The bishop is pictured above after Mass in Kennebec.

Happy birthday!

Those celebrating birthdays in November include: Fr. David Szatkowski on Nov. 2, Br. Brian Tompkins on Nov. 4, Fr. Bryan Benoit on Nov. 6, Fr. Martin Antony Kadamattu on Nov. 10, Fr. Rafael Querobin on Nov. 13, Fr. Greg Schill on Nov. 14, Fr. Jan de Jong on Nov. 17, Fr Tim Gray on Nov. 18, and Fr. Antonio Maria Resenda Pereira on Nov. 22. Happy birthday!

90 years!

Yesterday the community at Our Lady of Guadalupe in Houston celebrated SCJ Fr. Richard Johnston’s 90th birthday (October 27) with a parish Mass celebrated by all of the SCJs in Houston. The liturgy was followed by a parish breakfast. The SCJ community is pictured above: SCJ Fathers Fabio dos Santos, Rafael Querobin, Richard Johnston, Tim Gray and George (Jerzy) Mordalski.

Please remember

+ Fr. Serge Tagne, a member of the Cameroon Province, died on October 29. He was born in 1979, professed in 2001 and ordained in 2009. Only 42, the cause of his death is being investigated. He had complained of headaches, but otherwise members of his community said that he had not exhibited signs of illness. Fr. Sergio had studied in Rome several years ago, and was to soon begin nursing studies in Cameroon.

First updates!

One of the challenging things about publishing a personnel directory is that there always seems to be an update just AFTER the project has gone to the printer. This year, the first update comes from the US Province Formation Committee, which appears on page 11 of the printed directory. Please add Fr. Mark Mastin, SCJ, to the list. The rest of the committee: Fr. Vien Nguyen, SCJ (chairperson), Fr. Joseph Thien Dinh, SCJ, Monica Misey, Fr. Ziggy Morawiec, SCJ, Fr. Rafael Querobin, SCJ and Br. Brian Tompkins, SCJ. The committee held its first meeting on October 17.
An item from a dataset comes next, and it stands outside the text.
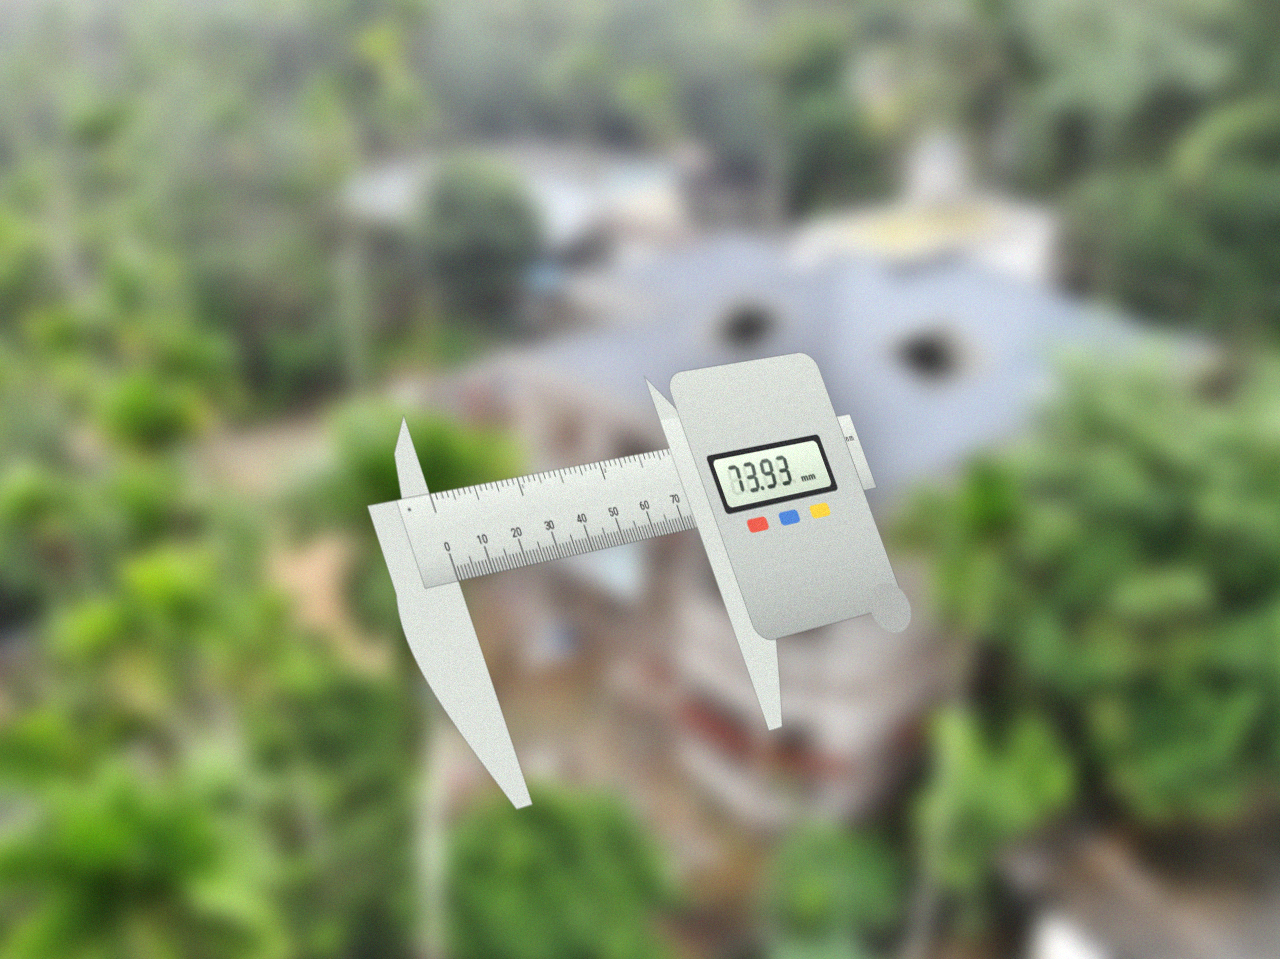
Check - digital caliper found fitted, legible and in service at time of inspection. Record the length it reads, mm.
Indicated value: 73.93 mm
The printed version of the directory went in the mail last week. Click here to submit corrections and/or updates.

Temporary assignment

Fr. Terry Langley, SCJ, has been assigned as temporary administrator for the parishes of St. John the Evangelist in Twin Lakes and St. Alphonsus in New Munster, WI. Fr. Terry served at these parishes previous to his assignment as pastor of St. Martin of Tours parish in Franklin, which he completed earlier this year.

Happy Halloween!

Holiday greetings from the community at Sacred Heart Monastery (including our “temporary” Byzantine bishop, Fr. Ed Zemlik, SCJ). Boo!